Maybe she could make even more cash by posting a new clip. Must have been one of the students. She thought she’d seen all the recordings from that night uploaded. Maybe a sixth person had used their camera. Perhaps whoever it was had captured something interesting enough to make it differ from the others.
She sent a response to nightvisitor:
R U on FB?
Kelcie couldn’t have known her reply appeared on an iPad less than thirty feet from her. It was inside the charcoal Toyota Corolla parked up behind the dumpster at the rear of her property.
*
Mimic looked up from the screen to Kelcie’s illuminated lounge window, wiped at the sediment at the corners of his mouth and pocketed the handkerchief. He’d been watching her all day and was now using her WiFi. Hacking her passwords had been easy, but it wasn’t just the removal of the clips that was paramount. He had to ensure that backup material was never uploaded again.
He’d confirmed she was more than happy to make money out of someone else’s misfortune. Not on the scale he did, but she certainly had her head screwed on. Trip Stillman was just a stupid kid that had uploaded something he shouldn’t. Kelcie Brooks had smarts.
With all of his targets now within a small area, his options were limited in terms of plausibly replicating historic homicides. It was his last contract, and the notion of dispensing with procedure was very tempting, particularly given his desire to take in the vista of the Flathead Valley from Lone Pine State Park.

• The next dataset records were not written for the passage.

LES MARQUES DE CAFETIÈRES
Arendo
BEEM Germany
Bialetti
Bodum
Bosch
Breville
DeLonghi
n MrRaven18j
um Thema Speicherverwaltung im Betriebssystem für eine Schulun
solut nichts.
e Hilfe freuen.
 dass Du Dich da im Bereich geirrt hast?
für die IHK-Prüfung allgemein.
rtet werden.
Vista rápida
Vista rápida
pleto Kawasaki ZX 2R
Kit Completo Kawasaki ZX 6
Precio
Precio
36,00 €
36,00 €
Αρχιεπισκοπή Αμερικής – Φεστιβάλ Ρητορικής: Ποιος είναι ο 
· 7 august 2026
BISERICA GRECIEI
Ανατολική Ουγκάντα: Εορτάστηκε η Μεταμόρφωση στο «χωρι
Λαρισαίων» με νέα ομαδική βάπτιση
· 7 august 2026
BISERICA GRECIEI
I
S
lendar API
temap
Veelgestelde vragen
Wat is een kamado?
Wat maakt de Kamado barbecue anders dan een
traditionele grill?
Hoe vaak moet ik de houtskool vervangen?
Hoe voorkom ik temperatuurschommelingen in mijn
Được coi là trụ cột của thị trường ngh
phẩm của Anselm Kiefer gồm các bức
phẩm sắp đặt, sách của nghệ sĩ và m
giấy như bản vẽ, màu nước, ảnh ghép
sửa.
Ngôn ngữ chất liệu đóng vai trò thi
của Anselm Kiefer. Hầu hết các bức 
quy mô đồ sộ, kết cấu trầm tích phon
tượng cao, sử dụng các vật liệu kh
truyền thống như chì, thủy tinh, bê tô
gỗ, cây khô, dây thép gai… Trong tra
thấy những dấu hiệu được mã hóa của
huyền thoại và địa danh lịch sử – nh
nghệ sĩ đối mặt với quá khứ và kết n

Kelcie’s rented Four Mile Drive cabin was remote and surrounded by scrubland. He could easily get out of the car now and put a bullet through her skull. Nobody would hear. But Mimic had a dependable system and was too long in the tooth to start changing his ways, particularly when he was in no hurry and had accessible options at his fingers.
He grazed his nail over the iPad screen and found the news story that had piqued his interest. It had happened just over a year ago and twenty-two miles away from Kalispell.
ELDERLY WOMAN MUTILATED IN BIGFORK
Police have revealed that the body of eighty-four-year-old widow Virginia Greenspan, discovered at her Bigfork home in the early hours of last Sunday morning, had been extensively mutilated. The weapon used was a broken ketchup bottle found at the scene. The perpetrator forced entry and, after attacking Mrs Greenspan, had attempted to set a fire in the apartment.
The Flathead County Sheriff’s Department would like to interview a teenager seen in the immediate area wearing a Billings Bulls sweatshirt from their ongoing investigation.
Mimic did some further research and discovered they hadn’t.